The FBST research program has grown and spread far and wide, in some directions suggested by these authors, and also in other directions that were for us completely unforeseen and wonderfully surprising. We are confident that this research program will continue to flourish and expand, exploring new areas of theory and application. The authors would like to suggest a few topics (focusing on theoretical and applied statistics) worthy of further attention as possible entry points for those interested (be all welcome) in joining this research program:

  1. (1)

    In the context of information based medicine, see [31], it is important to compare and test the sensibility and specificity of alternative diagnostic tools, access the bio-equivalence of drugs coming from different suppliers, identify and test the efficacy of possible genetic markers for clinical conditions, etc. How to combine fast and computationally inexpensive heuristic algorithms and reliable statistical test procedures to best handle these and similar problems?

  2. (2a)

    Influence diagrams are a powerful tool for decision modeling, see [9, 33]. Nevertheless, it is often hard to select optimal diagrams to model complex applications, see for example [41, 111]. How can the FBST best be used for sequential or concomitant inclusion/ exclusion of links or edge selection in influence graphs?

  3. (2b)

    The aforementioned questions also arise in the context of Bayesian networks.
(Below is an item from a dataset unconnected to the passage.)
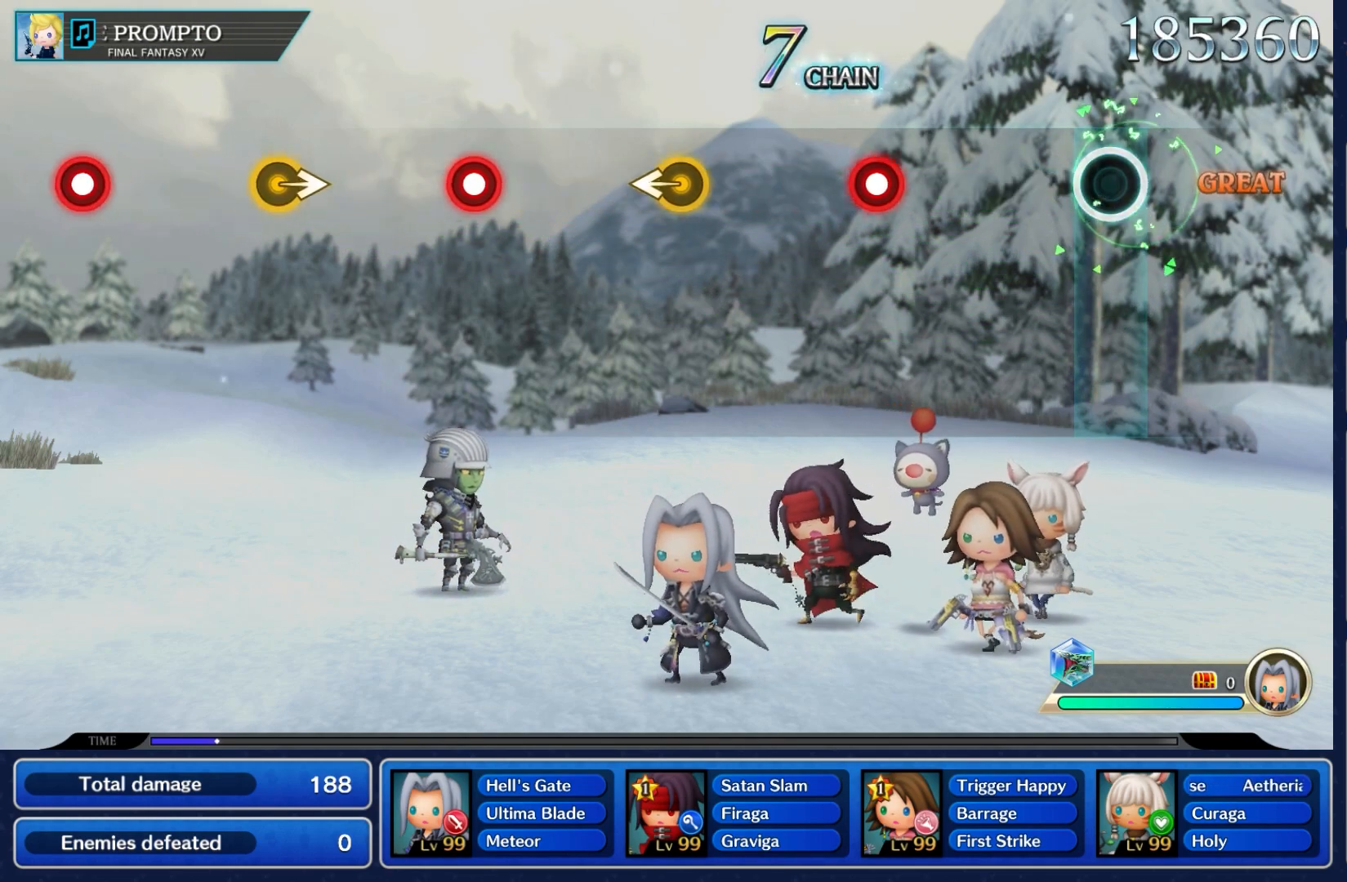
Gameplay with a controller (Nintendo layout); each line is a JSON object with the inputs held at the frame after it. "events" lists button and stick changes between this image and that frame as [ms after this image, input, new state], when the widget could be followed in between. Not read: L3 R3 SELECT START.
{"buttons": [], "left_stick": "center", "right_stick": "center", "events": []}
In this context, it is important not only to test the significance of individual edges, but also to test the integrity of higher level sparsity structures, like the network click structure or its block factors, see [116, 121, 132, 134].

  4. (3)

    The e-value and the FBST were originally developed for parametric models. How can the e-value be used, interpreted, computed (and maybe generalized) in semi-parametric or non-parametric settings? For instance, in models using functional bases, how can we test speeds of convergence for series expansions?

  5. (4a)

    The compositionality rules established in [16] are based on functional operations over the truth functions, W(v). [8, 71] present similar rules (for serial-parallel composition) in the context of reliability theory. Can these theories be seen as particular cases of more general and abstract logical formalisms?

  6. (4b)

    The same compositionality rules assume independence between distinct models in a given structure. Could statistical copulas, see [52, 54, 68, 92], be used to successfully capture weak dependencies between distinct truth functions?

  7. (5)

    The conditions for pragmatic acceptance of sharp hypotheses stated in [47] depend on consensual bounds for background uncertainties. For universal physical constants, metrologists establish such bounds by aggregating results of diverse experiments; similar situations occur in meta-analysis studies. Several statistical methods have been proposed to aggregate such diverse data-sets, see [26, 53, 72, 73, 90]. What are the best ways to coherently establish and represent aggregate uncertainty bounds in the FBST framework?